» List of tasks
a. What final objective function threshold must a solution meet to be considered in the semi-supervised learning excerpt?
b. Write the next part of the semi-supervised learning excerpt, starting after its last sentence.

» Excerpt provided
· · · · ·
We might also obtain a better generalization accuracy with different features, such as applying GloVe or even unsupervised pre-training on L+U. We examine this in a future blog. We are, in particular, interesting in comparing the Deep Learning Auto-Encoders with Convex NMF, including recent variants applied to document clustering.

Baseline

We need a baseline for comparison. The IPython Notebook computes a baseline accuracy for the labeled data set (L); this can also be done with LibLinear or even SvmLin (using -A 1).

We then run the small L model on the HoldOut (HO) set for each l=90,180,…, yielding baseline accuracies of

split size	size of L (l)	HO Accuracy
0.0025	90	85 %
0.005	180	87.5 %
0.001	361	90 %
0.004	1446	93 %
0.008	2892	94 %

please note that these are computed from 1 random sample, and may be slightly different (by ~1%) for each run. Also, that the command line and scikit-learn liblinear have different defaults; we use C=10,fit_intercept=False.

Finding the Best Accuracy:

We are generating a large number of nearly equivalent models, parameterized by

$[\Gamma_{L}(U,W,R^{+})]$

The inputs are related to the objective function in blog post 1.

$W=\gamma$ , $U=\gamma'$ , and $r=0.31$

Every useful model will have the same reconstruction accuracy on the labeled examples L, and every model proposes a different soft labeling for the unlabeled examples U.

How can we compare different models $\Gamma_{L}(U,W,R^{+})$ ?

Essentially, we use a margin method to guess good labelings of the data, but we need an unsupervised heuristic to select the optimal labeling. Can we simply apply Cross-Validation to the small labeled set L? Or Leave One Out CV (LOO-CV) ? What filters can we apply to speed up the calculations ?

Best Accuracy on the Labeled Set

SvmLin may produce inferior or even nonsense models. But more subtly, some models may even have a very high training (on U), and a very high test accuracy (on HO), but a very low accuracy on L. These are not useful because in the real world, we don’t know the labels on U or HO.

We always want to first filter the possible solutions by selecting those with the best accuracy on the L.

Filter by Final Objective Function (FOF)

Since we are minimizing the objective function, we only consider solutions with FOF < 0.01. Note this is very different than simply assuming the best solutions has absolute minimum FOF across all input parameters.
· · · · ·
» Dataset rows
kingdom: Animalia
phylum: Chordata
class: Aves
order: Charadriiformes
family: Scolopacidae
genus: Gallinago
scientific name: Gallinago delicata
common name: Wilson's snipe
· · · · ·
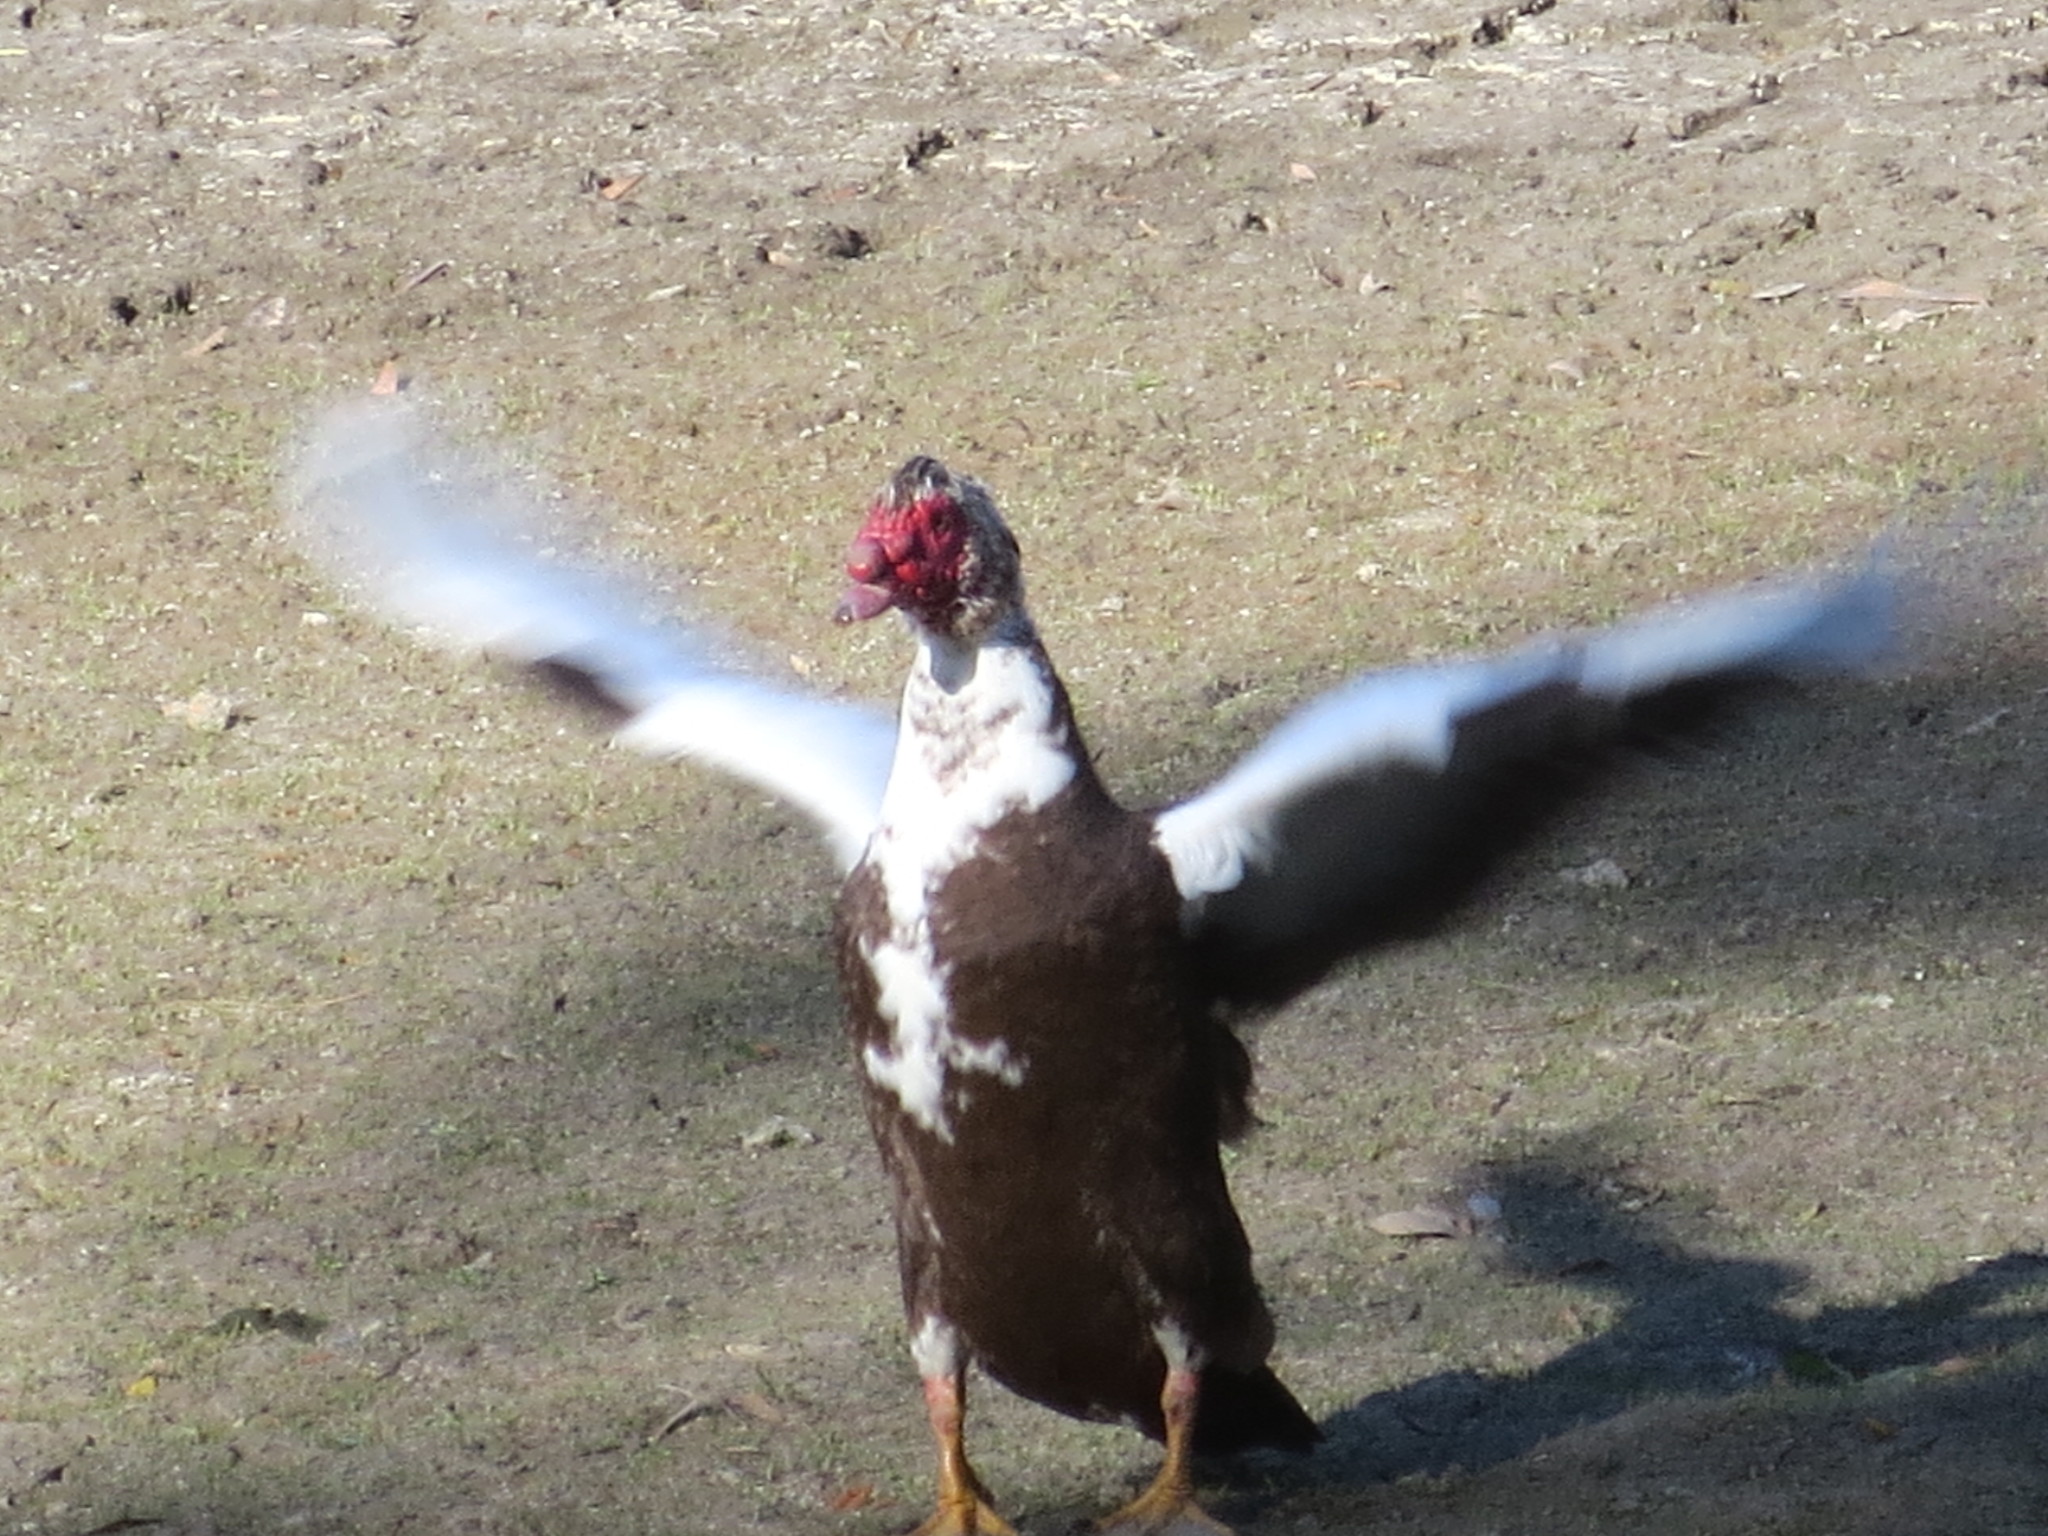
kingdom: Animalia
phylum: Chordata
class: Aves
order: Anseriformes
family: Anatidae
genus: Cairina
· · · · ·
» Answer list
a. Its final objective function must be less than 0.01.

b.
We discard all solutions with Final Objective Function (FOF) > 0.01

For l=180, for example, this reduces the set of possible solutions from 1430 to 143.

Maximum Margin Solution…NOT

Wait, can’t we just take the solution with the maximum margin (or 1/norm)

$m=\dfrac{1}{\sum_{i}w_{i}^{2}}$

No. Think about how we practice supervised learning; we train a model, and set the regularization parameters by cross-validation. In the TSVM and SSL methods, we can can also apply CV (or LOO-CV), but only to the labeled set L.

The maximum margin solution is only best for a given set of input / regularization parameters (U,W,R). Every model $\Gamma_{L}(U,W,R^{+})$ induces a different labeling on U (that is, they form an equivalence class on L, not L+U). In fact, the best overall solution has the minimum margin amongst a broad scan of (U,W).

where the output weights $w_{i}$ are taken from

svmlin.training.examples.90.weights

Optimal Parameters for the HoldOut Test Accuracy

(this section is still under construction)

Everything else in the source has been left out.